START Exercise input
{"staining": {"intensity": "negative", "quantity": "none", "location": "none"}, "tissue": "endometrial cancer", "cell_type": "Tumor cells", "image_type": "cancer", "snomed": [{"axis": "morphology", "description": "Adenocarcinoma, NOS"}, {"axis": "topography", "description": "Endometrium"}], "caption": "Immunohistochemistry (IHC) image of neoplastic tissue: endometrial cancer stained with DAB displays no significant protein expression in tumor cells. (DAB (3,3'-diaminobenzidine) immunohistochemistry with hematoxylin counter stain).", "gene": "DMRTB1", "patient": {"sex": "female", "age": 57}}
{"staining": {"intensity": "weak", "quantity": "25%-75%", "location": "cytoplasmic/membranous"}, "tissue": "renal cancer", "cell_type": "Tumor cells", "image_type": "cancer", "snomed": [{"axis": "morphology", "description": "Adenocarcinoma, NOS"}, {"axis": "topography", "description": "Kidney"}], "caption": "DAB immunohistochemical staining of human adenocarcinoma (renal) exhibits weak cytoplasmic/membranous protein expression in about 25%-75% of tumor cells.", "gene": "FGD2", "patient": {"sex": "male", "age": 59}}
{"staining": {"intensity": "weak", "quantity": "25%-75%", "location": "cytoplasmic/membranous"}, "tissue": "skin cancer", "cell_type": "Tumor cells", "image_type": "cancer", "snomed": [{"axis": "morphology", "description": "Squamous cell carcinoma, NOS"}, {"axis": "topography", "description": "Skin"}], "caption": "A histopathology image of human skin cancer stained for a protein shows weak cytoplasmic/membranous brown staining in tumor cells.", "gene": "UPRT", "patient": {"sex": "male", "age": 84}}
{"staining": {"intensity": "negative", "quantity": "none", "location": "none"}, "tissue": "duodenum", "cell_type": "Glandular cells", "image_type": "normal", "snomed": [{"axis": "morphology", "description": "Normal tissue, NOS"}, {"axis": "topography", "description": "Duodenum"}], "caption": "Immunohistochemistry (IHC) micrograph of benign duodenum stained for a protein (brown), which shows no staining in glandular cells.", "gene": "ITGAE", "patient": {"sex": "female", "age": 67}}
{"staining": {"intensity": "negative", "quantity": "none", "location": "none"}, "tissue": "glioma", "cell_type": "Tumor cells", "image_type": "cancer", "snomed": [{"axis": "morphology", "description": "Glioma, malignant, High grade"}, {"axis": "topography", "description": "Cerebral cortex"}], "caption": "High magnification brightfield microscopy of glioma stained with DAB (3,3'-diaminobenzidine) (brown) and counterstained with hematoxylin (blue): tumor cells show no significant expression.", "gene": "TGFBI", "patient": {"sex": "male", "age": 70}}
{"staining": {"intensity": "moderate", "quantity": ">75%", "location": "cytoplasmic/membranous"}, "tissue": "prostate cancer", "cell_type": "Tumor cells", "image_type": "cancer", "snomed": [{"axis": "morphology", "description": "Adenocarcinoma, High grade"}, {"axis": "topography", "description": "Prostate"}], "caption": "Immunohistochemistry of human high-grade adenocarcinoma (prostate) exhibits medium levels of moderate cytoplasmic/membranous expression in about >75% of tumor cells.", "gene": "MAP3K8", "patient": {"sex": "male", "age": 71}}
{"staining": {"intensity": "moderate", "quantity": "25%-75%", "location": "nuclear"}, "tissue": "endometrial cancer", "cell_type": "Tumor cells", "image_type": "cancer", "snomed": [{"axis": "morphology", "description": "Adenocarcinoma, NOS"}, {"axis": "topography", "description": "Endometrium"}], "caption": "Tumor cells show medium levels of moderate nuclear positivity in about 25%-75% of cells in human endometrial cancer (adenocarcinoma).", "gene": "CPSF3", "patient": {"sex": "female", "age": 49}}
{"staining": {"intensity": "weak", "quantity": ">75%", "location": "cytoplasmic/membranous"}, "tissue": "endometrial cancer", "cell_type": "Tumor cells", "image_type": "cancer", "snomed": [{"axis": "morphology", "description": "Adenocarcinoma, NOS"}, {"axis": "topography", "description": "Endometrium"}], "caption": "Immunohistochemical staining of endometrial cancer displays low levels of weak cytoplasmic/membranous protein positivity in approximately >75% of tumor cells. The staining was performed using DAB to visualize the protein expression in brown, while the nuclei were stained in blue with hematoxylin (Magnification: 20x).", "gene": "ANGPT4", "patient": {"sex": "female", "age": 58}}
END Exercise input
## About this exercise
All that is wanted is a faithful reproduction of the line above with "staining of human", the line with "histopathology image of", and every line in between.

## Problem solution
{"staining": {"intensity": "weak", "quantity": "25%-75%", "location": "cytoplasmic/membranous"}, "tissue": "renal cancer", "cell_type": "Tumor cells", "image_type": "cancer", "snomed": [{"axis": "morphology", "description": "Adenocarcinoma, NOS"}, {"axis": "topography", "description": "Kidney"}], "caption": "DAB immunohistochemical staining of human adenocarcinoma (renal) exhibits weak cytoplasmic/membranous protein expression in about 25%-75% of tumor cells.", "gene": "FGD2", "patient": {"sex": "male", "age": 59}}
{"staining": {"intensity": "weak", "quantity": "25%-75%", "location": "cytoplasmic/membranous"}, "tissue": "skin cancer", "cell_type": "Tumor cells", "image_type": "cancer", "snomed": [{"axis": "morphology", "description": "Squamous cell carcinoma, NOS"}, {"axis": "topography", "description": "Skin"}], "caption": "A histopathology image of human skin cancer stained for a protein shows weak cytoplasmic/membranous brown staining in tumor cells.", "gene": "UPRT", "patient": {"sex": "male", "age": 84}}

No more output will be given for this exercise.